It's December 1984, one year after the quest for Cabbage Patch Kids sent Canadian parents into a Christmastime frenzy. They're still popular this year, but there's a new toy that may just outsell Cabbage Patch Kids. They're called Transformers. These robots that transform into vehicles, devices and weapons "will make coleslaw out of the cabbage patch - they're on every child's Christmas list," according to this 1984 news clip. The report also looks at the continuing popularity of G.I. Joe amid protests that war toys are too violent for young minds.

Medium: Television
Program: The Journal
Broadcast Date: Dec. 13, 1984
Guests: Janina Barrett, Jan Wheeldon
Host: Bill Cameron, Peter Mansbridge
Reporter: Leslie MacKinnon
Duration: 7:53

Did You know?

• Transformers were originally created by a Japanese company called Takara, but the Hasbro toy company purchased the rights to sell them in North America and the U.K. in 1984.

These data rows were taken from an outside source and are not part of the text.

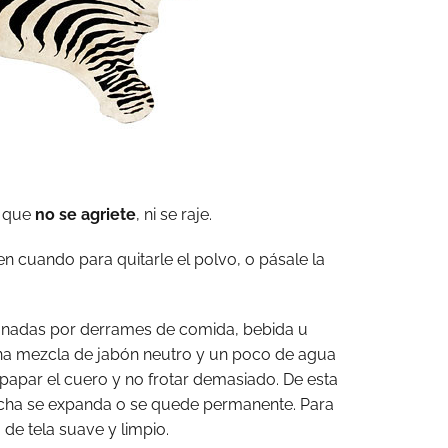
a que
no se agriete
, ni se raje.
en cuando para quitarle el polvo, o pásale la
onadas por derrames de comida, bebida u
una mezcla de jabón neutro y un poco de agua
mpapar el cuero y no frotar demasiado. De esta
cha se expanda o se quede permanente. Para
 de tela suave y limpio.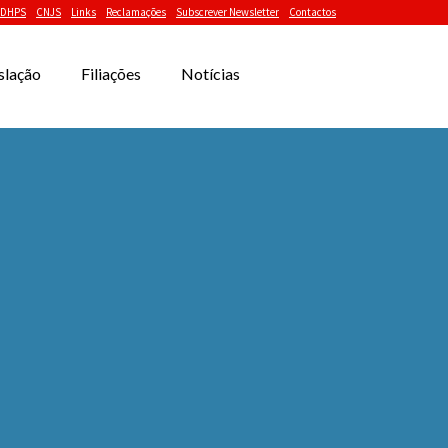
DHPS
CNJS
Links
Reclamações
Subscrever Newsletter
Contactos
slação
Filiações
Notícias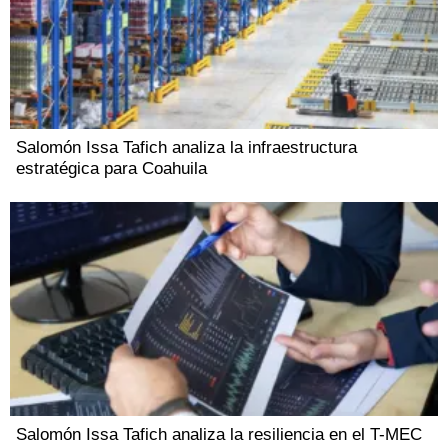
Salomón Issa Tafich analiza la infraestructura
estratégica para Coahuila
Salomón Issa Tafich analiza la resiliencia en el T-MEC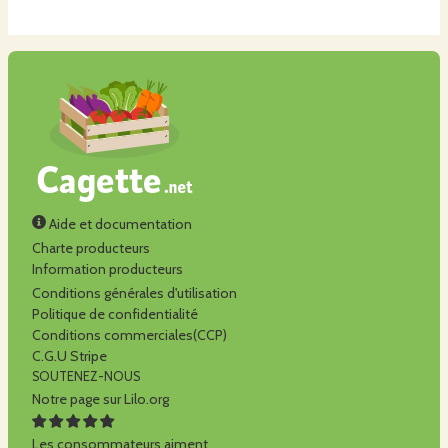
Aide et documentation
Charte producteurs
Information producteurs
Conditions générales d'utilisation
Politique de confidentialité
Conditions commerciales(CCP)
C.G.U Stripe
SOUTENEZ-NOUS
Notre page sur Lilo.org
Les consommateurs aiment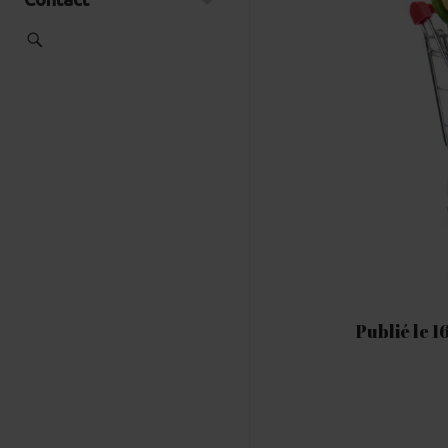
Publié le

• GoBots, also mentioned in this clip, were very similar to Transformers and were released around the same time. They were also created by a Japanese company (Popy), but were brought to North America by the Tonka toy company. They sold well at first, but Transformers soon overtook them in popularity. Tonka stopped producing GoBots 1987. Transformers, on the other hand, continued to be produced and sold throughout the 1980s, '90s and 2000s.

• Transformers experienced a resurgence in popularity among a new generation of children in 2007, when the live-action film Transformers was released.

• For more on the 1983 Cabbage Patch Kid frenzy, please see the Digital Archives clip Cabbage Patch Kid mania.

• The G.I. Joe doll was first manufactured by Hasbro in 1964 as a boy's alternative to the highly popular Barbie dolls. Although Joe's appearance and accessories have changed over the years, G.I. Joe toys have remained relatively popular throughout the years since the 1960s (aside from a period between 1976 and 1982 when Hasbro did not produce G.I. Joe).

• Public protests against war toys became a fairly common occurrence during the mid-1980s. A 1984 Globe and Mail article discussed the growing protest movement against violent toys, pointing the finger at toys like G.I. Joe, Masters of the Universe and Transformers. It quoted one woman who was particularly bothered by Transformers, and not just because of the overt violence involved: "The thing that concerns me with many of these toys," said the woman, "is the message that things aren't always what they seem. You can't trust anyone, you have to be always on your guard. That's a serious thing to tell a child, to suggest that the world is always out to get you."